Many space heaters (including oil-filled radiators and natural stone heaters) are plugged into an electric power source, most commonly a two-prong – for older models – or three-prong outlet. Appliance power is measured in kilowatts (kW), which permits simple estimation of operating cost per hour (since electricity is billed in kilowatt hours, or kWh).
Fire, burns, and carbon monoxide poisoning are the main risks of space heaters. About 25,000 fires are caused by space heaters in the United States each year, resulting in about 300 deaths. Roughly 6,000 hospital emergency department visits annually in the US are caused by space heaters, mainly from burns.
- Plugging space heaters directly into a wall outlet or heavy-duty (14-gauge wire or larger) extension cord. Light-duty extension cords can overheat and cause fires.
- Plugs and cords should be checked periodically for cracks or damage, and replaced if needed.
- Flammable materials, such as curtains, furniture, and bedding, should be kept at least 3 feet (0.91 m) from the heater.
- Turn off the heater when the last adult leaves the room or goes to sleep. Children and pets should be kept three feet from the heater.
- Heaters should be placed on a flat, hard, nonflammable surface.
- Avoid using heaters near flammable materials such as paint or gasoline.
- Smoke alarms and carbon monoxide detectors should be installed nearby.
No one type of heater is safer than any other type. The risk of fire and burns can vary, depending on model and manufacturer. However, lower surface temperatures generally reduce the risk of fire and burns. Safety features have been added to some space heaters. Safety switches will shut off the heater if a dangerous situation is detected:
- Tip-over sensors detect if the device is no longer upright (often found in the bases of halogen heaters).
- Thermal shut-off switches detect if the heating element becomes too hot.

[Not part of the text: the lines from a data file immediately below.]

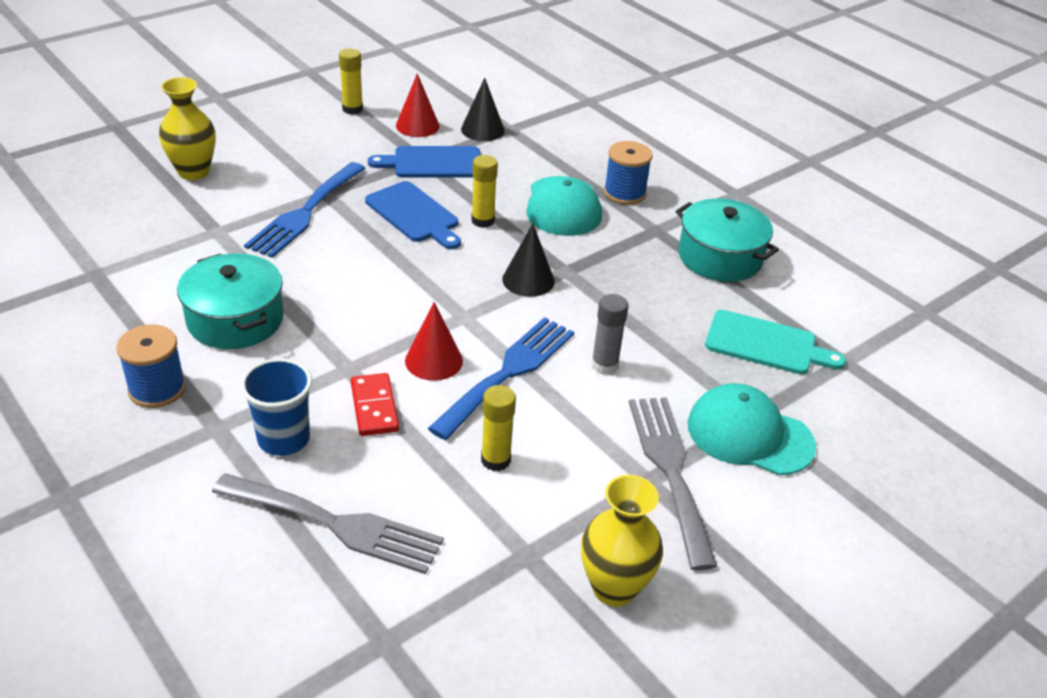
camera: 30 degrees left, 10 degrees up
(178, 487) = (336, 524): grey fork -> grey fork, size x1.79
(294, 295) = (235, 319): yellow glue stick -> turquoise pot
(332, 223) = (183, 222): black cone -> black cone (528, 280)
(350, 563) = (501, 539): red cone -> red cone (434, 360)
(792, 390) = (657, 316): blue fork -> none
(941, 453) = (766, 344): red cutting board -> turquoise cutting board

- Airflow sensors detect if an object is blocking the heater exhaust.
In the United States, Underwriters Laboratories' UL 1278 (for portable electric space heaters) and UL 1042 standards (for portable and fixed baseboard electric heaters) certify heater safety. Although the General Services Administration had Specification W-H-193 for electric space heaters, it was replaced in 1995 by the UL standards. Additional information on portable-heater safety may be found at the Department of Energy Energy Efficiency website.